● **Brief**
Retype word for word the first line of the listing and each line after it up to the line with "impact food security, livelihood", with the pictures taken out.
[[ Data, beginning ]]
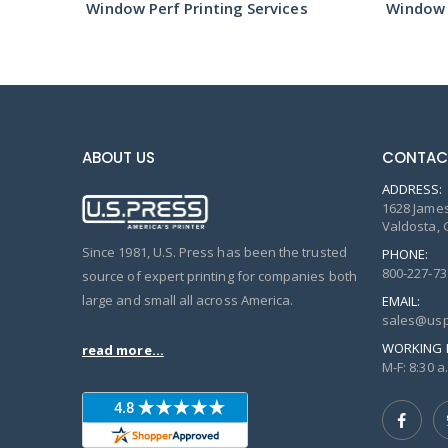
s
Window Perf Printing Services
Window P
ABOUT US
CONTAC
ADDRESS:
1628 James
Valdosta, 
Since 1981, U.S. Press has been the trusted
PHONE:
800-227-73
source of expert printing for companies both
large and small all across America.
EMAIL:
sales@usp
WORKING 
read more...
M-F: 8:30 a.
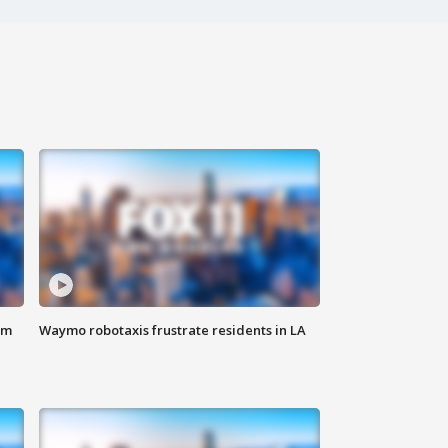
om
Waymo robotaxis frustrate residents in LA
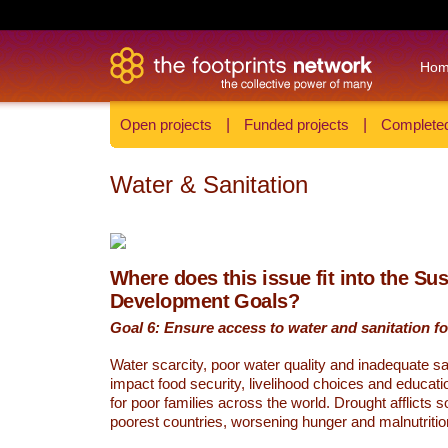
Ho
Open projects
|
Funded projects
|
Completed
Water & Sanitation
Where does this issue fit into the Su
Development Goals?
Goal 6: Ensure access to water and sanitation for
Water scarcity, poor water quality and inadequate sa
impact food security, livelihood choices and educati
for poor families across the world. Drought afflicts 
poorest countries, worsening hunger and malnutritio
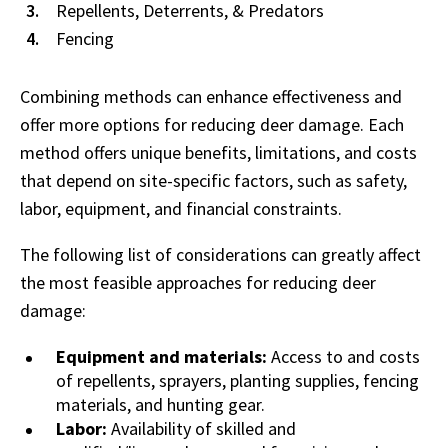
Repellents, Deterrents, & Predators
Fencing
Combining methods can enhance effectiveness and
offer more options for reducing deer damage. Each
method offers unique benefits, limitations, and costs
that depend on site-specific factors, such as safety,
labor, equipment, and financial constraints.
The following list of considerations can greatly affect
the most feasible approaches for reducing deer
damage:
Equipment and materials:
Access to and costs
of repellents, sprayers, planting supplies, fencing
materials, and hunting gear.
Labor:
Availability of skilled and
[[ Data, end ]]
● **Solution to this problem**
s
Window Perf Printing Services
Window P
ABOUT US
CONTAC
ADDRESS:
1628 James
Valdosta, 
Since 1981, U.S. Press has been the trusted
PHONE:
800-227-73
source of expert printing for companies both
large and small all across America.
EMAIL:
sales@usp
WORKING 
read more...
M-F: 8:30 a.
om
Waymo robotaxis frustrate residents in LA
Ho
Open projects
|
Funded projects
|
Completed
Water & Sanitation
Where does this issue fit into the Su
Development Goals?
Goal 6: Ensure access to water and sanitation for
Water scarcity, poor water quality and inadequate sa
impact food security, livelihood choices and educati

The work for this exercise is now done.